I was looking for a low-mercury fish that was tasty, convenient and cheap, and these fit the bill. Since sardines are very low in mercury, you can eat them without keeping tally of your monthly allotment (this just sounds stressful, and nobody wants to be struck with the Jeremy Pivens). And great news if you are pregnant, you can eat two (6 ounce) servings of sardines per week and safely supply baby’s brain with food-sourced DHAs.
In one 3.75 oz tin of sardines (1 serving), you get 2 grams of omega-3 fatty acids. These fats are known to have anti-inflammatory effects, and there is strong evidence that they help prevent Coronary Heart Disease. The American Heart Association recommends eating 2 servings of low-mercury fatty fish per week for prevention, and 2-4 g of omega-3s per day for those with high cholesterol and triglycerides. As always, getting your omega-3s and other vitamins and minerals from food is preferred to pill form.

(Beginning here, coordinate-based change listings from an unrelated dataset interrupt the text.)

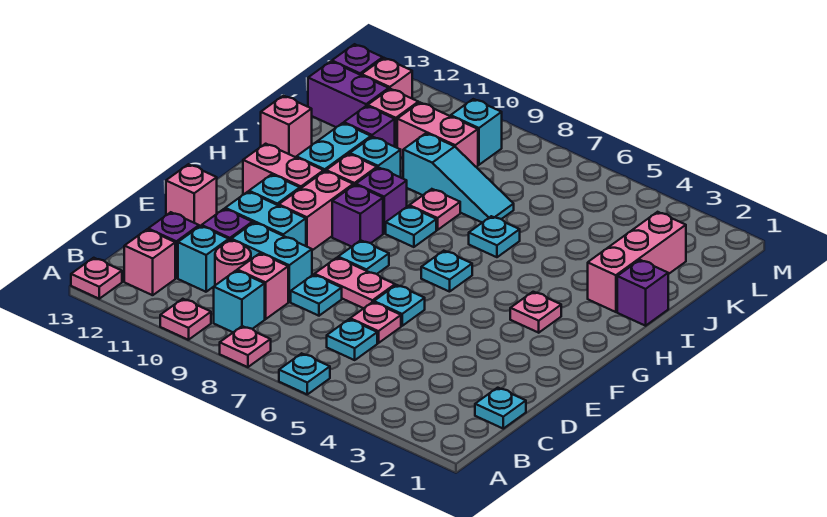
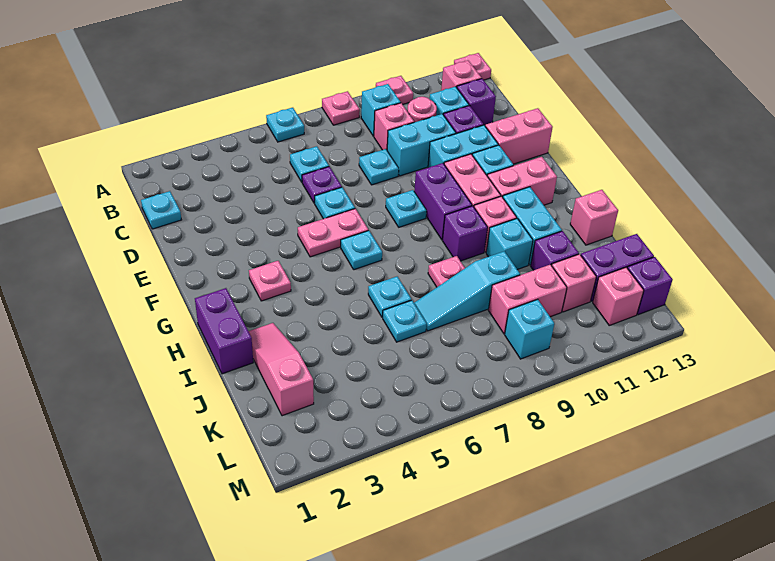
pink plate D6 level 1 -> purple plate D6 level 1
pink plate E7:E8 level 1 -> pink plate F5:F6 level 1
pink brick E13 level 1 -> pink brick E12:E13 level 1
purple brick G9 level 1 -> purple brick F9:G9 level 1
cyan plate H8 level 1 -> cyan plate J6 level 1
purple brick I1 level 1 -> purple brick H1:I1 level 1
pink brick I2:K2 level 1 -> pink slope I2:K2 level 1 top K

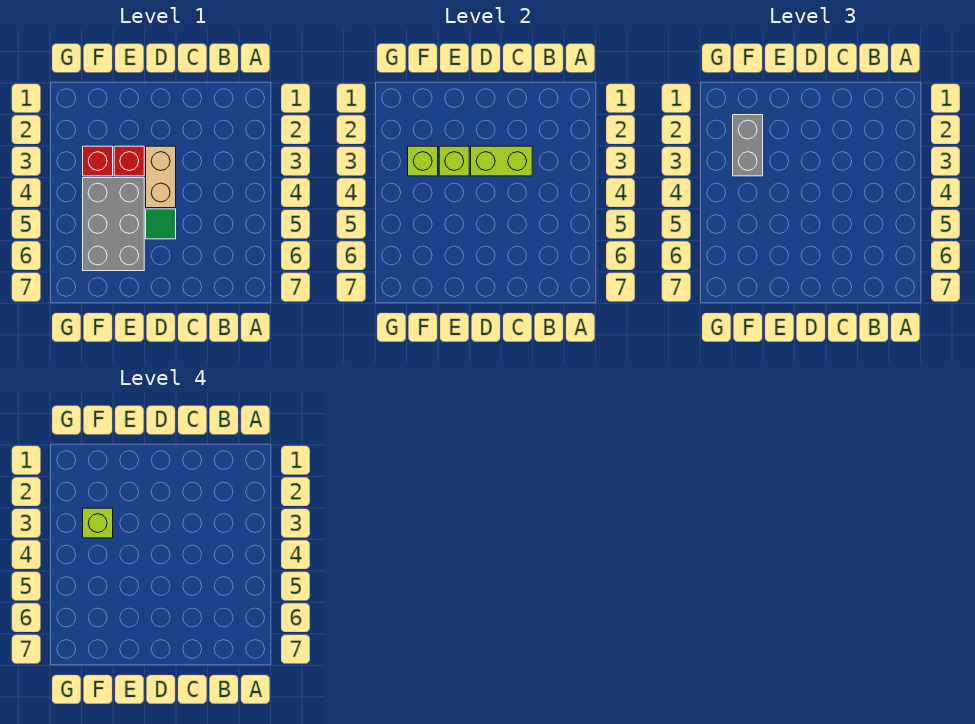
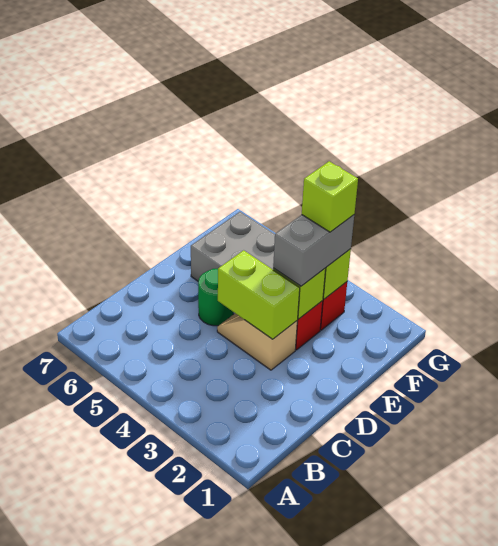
lime brick C3:D3 level 2 -> lime brick D3:D4 level 2
tan brick D3:D4 level 1 -> tan slope D3:D4 level 1 top 3
green tile D5 level 1 -> green round brick D5 level 1
grey brick F2:F3 level 3 -> grey brick E3:F3 level 3

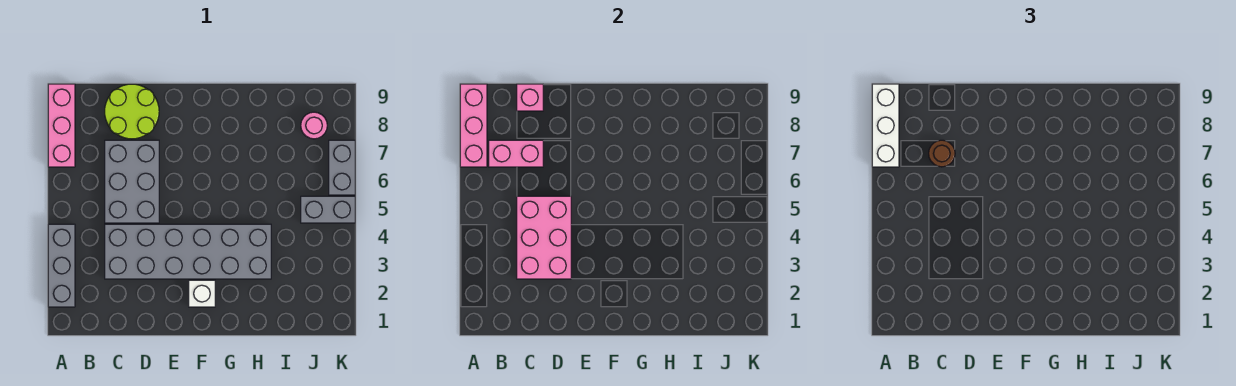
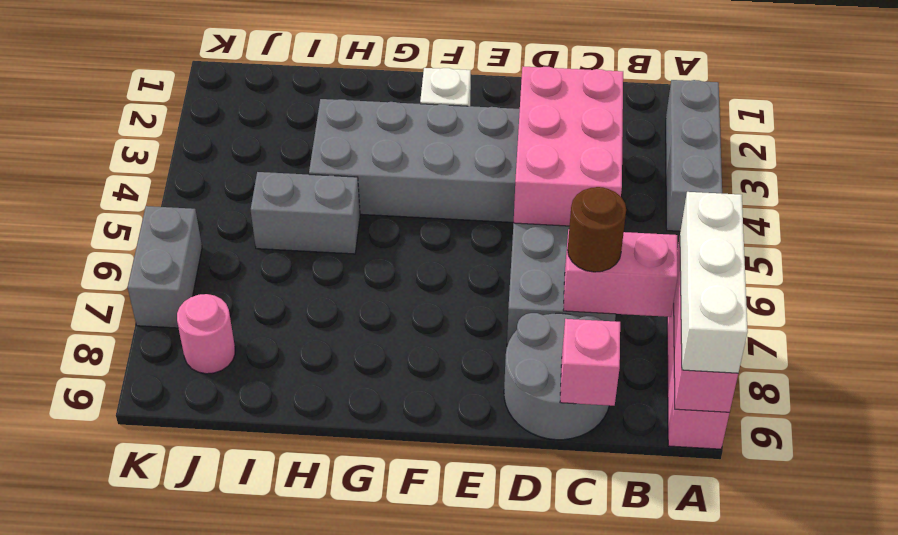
lime round brick C8:D9 level 1 -> grey round brick C8:D9 level 1
grey brick J5:K5 level 1 -> grey brick H5:I5 level 1

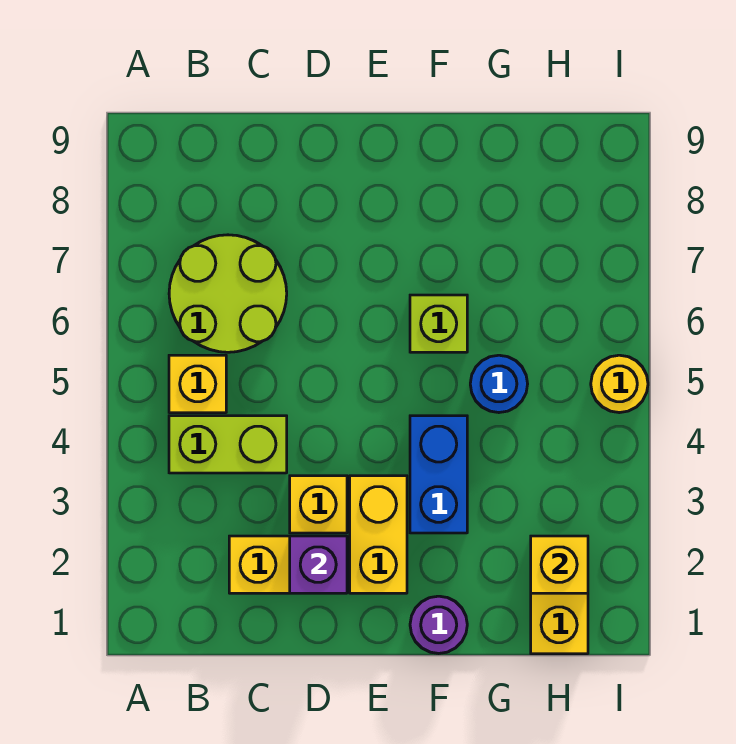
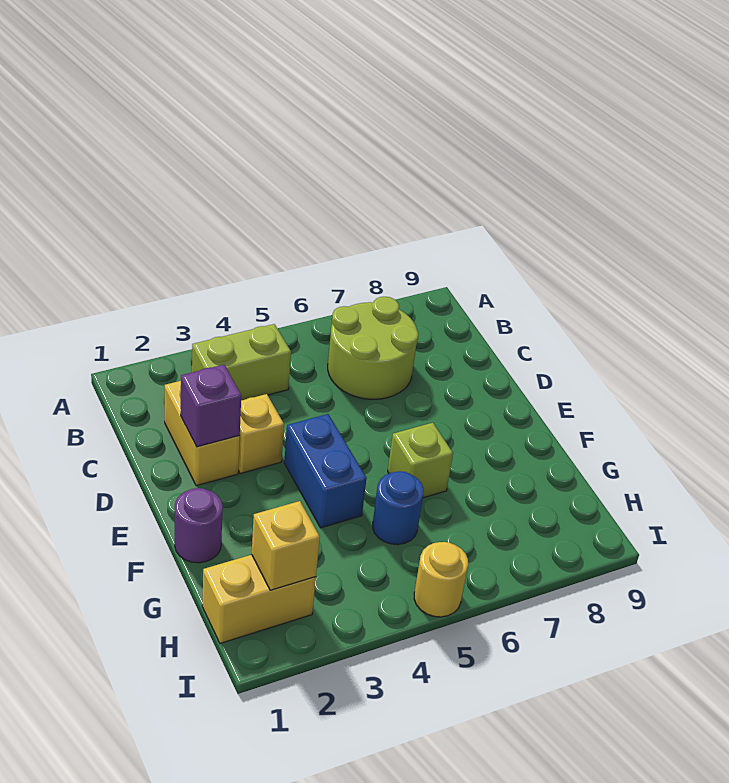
lime brick B4:C4 level 1 -> lime brick B3:B4 level 1
yellow brick B5 level 1 -> none
yellow brick E2:E3 level 1 -> none
blue brick F3:F4 level 1 -> blue brick E4:F4 level 1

My recent creations (photographed here) were a simple lunch and dinner. I needed a filling sandwich to get me through 5 hours of cooking, so I packed whole grain bread with 4 fish fillets, avocado, baby greens, red onions and a little mayo and mustard. Also nice with the sardines would be pickled carrots, cucumber, tomatoes, hard-boiled egg, bean spread or an olive tapenade.

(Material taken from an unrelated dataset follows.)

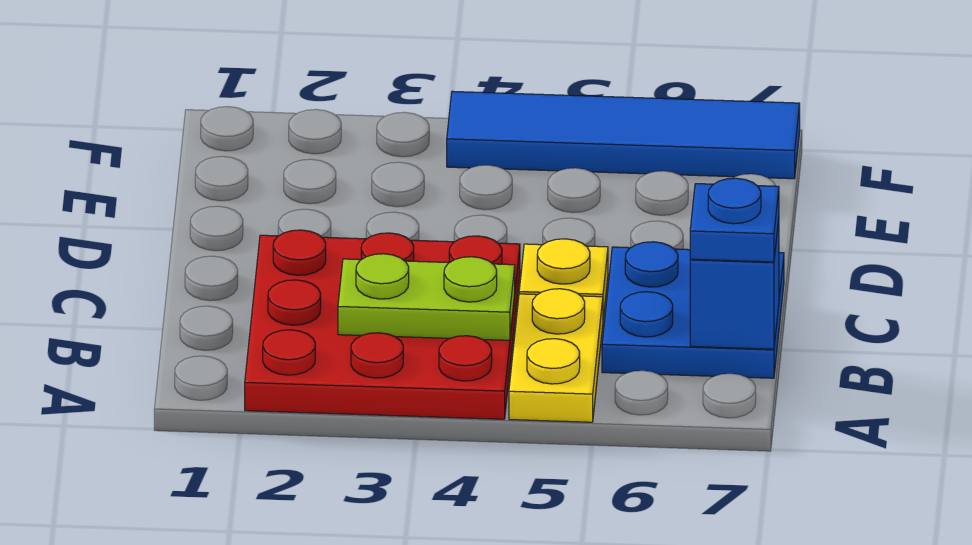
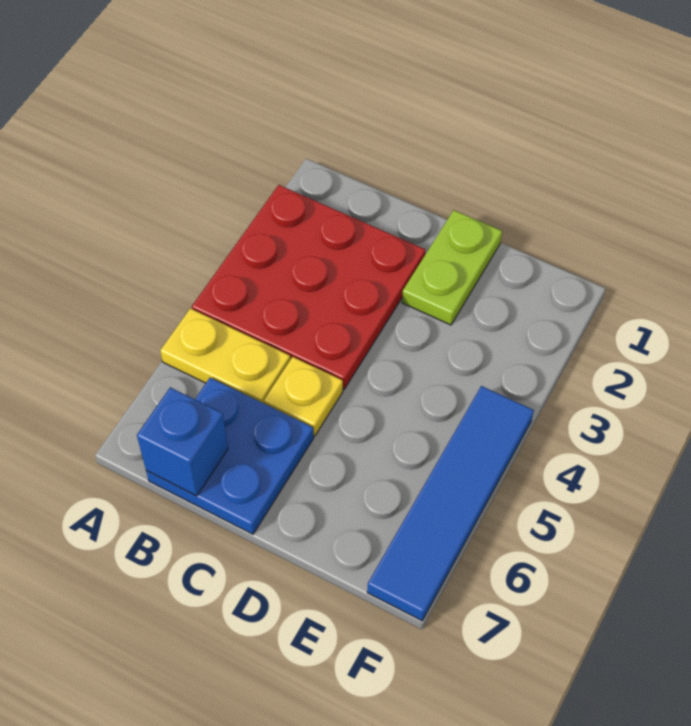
lime plate B3:B4 level 2 -> lime plate D1:D2 level 1
blue plate B7 level 3 -> none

The salad is a Nicoise, Mediterranean-style, and substitutes sardines for tuna. I made a bulgar tabbouleh with chickpeas and lemon vinaigrette, spooned it on top of greens and added hard boiled egg, grape tomatoes and sardine fillets. Please comment with any of your own sardine creations!
March 4, 2009
Have a preference for naturally curly or Russian reds? Then one particular green, kale, is seriously vying for your attention. You’ll need to peel its leaves and chop its stems, but in return it will pack more nutrients than the competition.
Kale, a plant that grows well in the chilly months, has been one of the most appealing choices at the grocery lately, with Swiss Chard a close second. The bundled leaves have gained in size over the winter months, and the varieties have kept my soups and sides interesting.
Kale provides vitamins A, C, K, calcium, iron, potassium and fiber. When introducing kids and stubborn adults to the green, substitute it for spinach. Kale and ricotta raviolis. Kale frittata. Kale wedding soup. Kale lasagna. Kale gratin (but easy on the cream).
Check out the story on Kale in the NY Times: Kale: The Winter Green
I recently prepared a soup boasting greens that turned out far tastier than I imagined. Okay, sure, I made it with Swiss chard (photo above), but it would work beautifully with kale, and make for a more interesting texture. The soup imparts sweet and earthy flavors, with a richness from Madeira wine.
Vegetable Barley Soup with Porcini and Kale
- 1/2 oz dried Porcini mushrooms, well cleaned to remove sand
- 1 tsp unsalted butter + 2 tsp extra virgin olive oil
- 1 onion, small dice
- 1/2 tsp fresh thyme leaves
- 1 tsp kosher or sea salt
- 1/2 tsp fresh ground black pepper
- 1/2 cup pearled barley
- 1/4 cup Madeira wine
- 1 (14 oz) can diced tomatoes, drained and liquid reserved
- 1 quart vegetable broth (recommend Imagine brand or homemade)
- 1 # sweet potatoes (about 2), peeled and cut into 1/2″ pieces
- 1 bunch kale, washed, stems separated from leaves and each chopped into 1/2″ pieces
- Cover mushrooms with 1 1/2 cups very hot water and let steep 20 minutes.
- In a large soup pot, saute onion in butter and olive oil. Add thyme, salt and pepper.
- Stir in the barley and cook until it gains color and starts to smell sweet.
- Drain Porcinis while reserving soaking liquid. Chop mushrooms and add to pot. Raise heat to high and add Madeira; stir until the wine evaporates. Add tomato liquid, broth and kale stems; simmer 25 minutes.
- Add tomatoes, sweet potatoes, and kale leaves; simmer until potatoes and kale are tender, 20-30 minutes. Season with additional salt, pepper and Madeira, if desired.